• **ABOUT THIS TASK**: Retype the entries, please, from their first line to the line containing "Picture 2: First", exactly and only those lines, minus the pictures.

• **Collected data**:

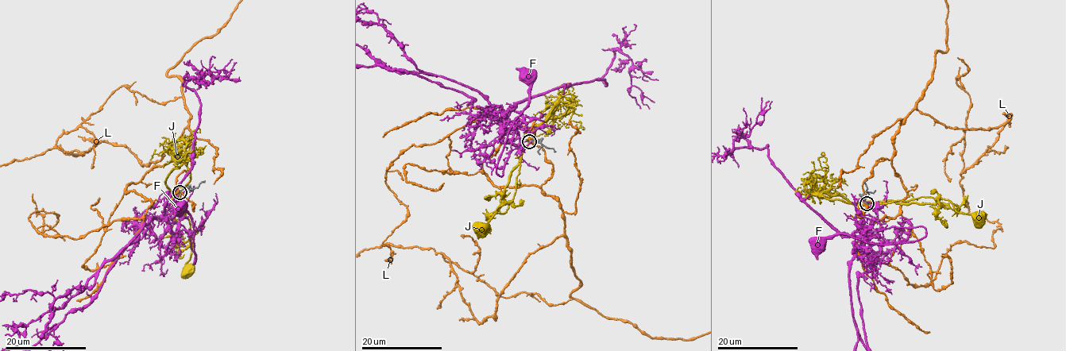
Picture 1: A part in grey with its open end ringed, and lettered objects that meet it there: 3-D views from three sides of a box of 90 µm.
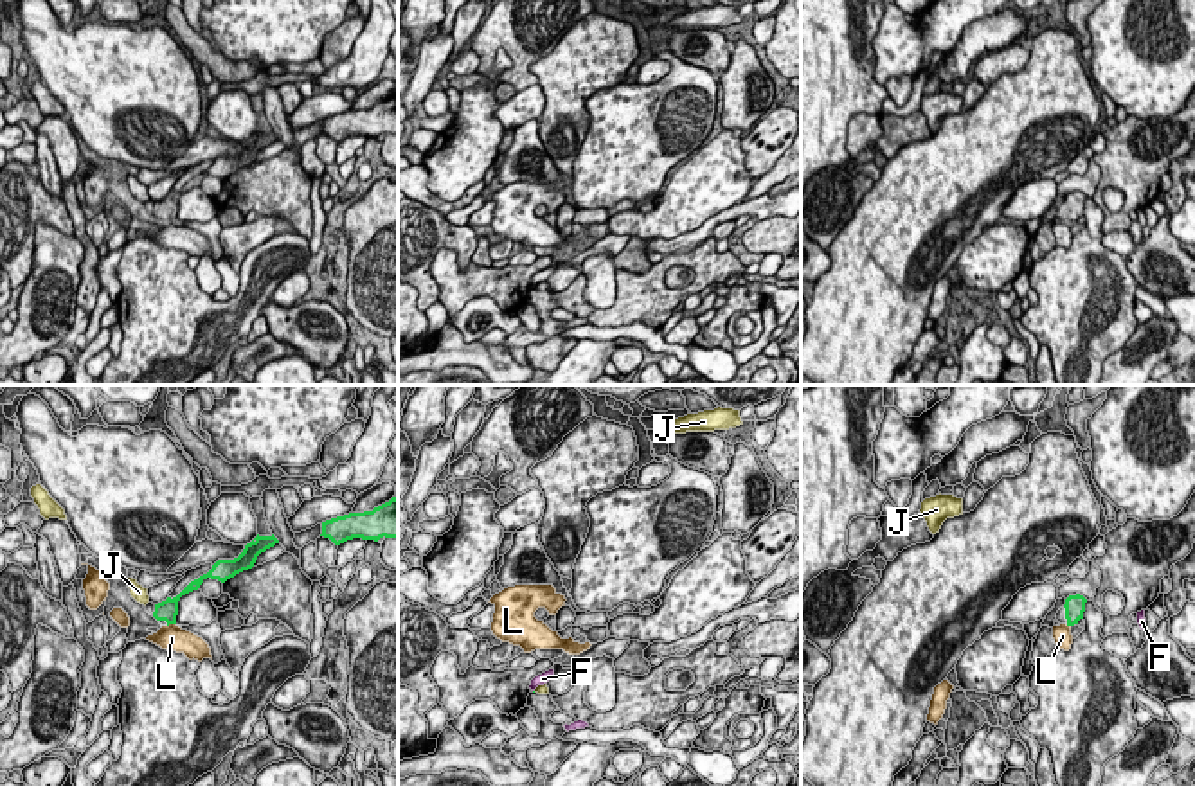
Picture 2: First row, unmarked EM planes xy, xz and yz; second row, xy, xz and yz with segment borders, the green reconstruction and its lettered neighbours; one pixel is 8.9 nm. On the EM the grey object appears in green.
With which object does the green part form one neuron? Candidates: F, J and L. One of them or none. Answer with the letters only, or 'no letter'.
no letter

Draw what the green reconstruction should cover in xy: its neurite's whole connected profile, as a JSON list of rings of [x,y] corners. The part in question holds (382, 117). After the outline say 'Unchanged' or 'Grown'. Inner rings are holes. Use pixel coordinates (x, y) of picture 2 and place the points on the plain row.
[[[398,95],[374,104],[373,108],[349,110],[322,119],[322,131],[335,142],[340,142],[353,135],[374,137],[398,135]]]. Unchanged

• **YOUR RESPONSE**:
Picture 1: A part in grey with its open end ringed, and lettered objects that meet it there: 3-D views from three sides of a box of 90 µm.
Picture 2: First row, unmarked EM planes xy, xz and yz; second row, xy, xz and yz with segment borders, the green reconstruction and its lettered neighbours; one pixel is 8.9 nm. On the EM the grey object appears in green.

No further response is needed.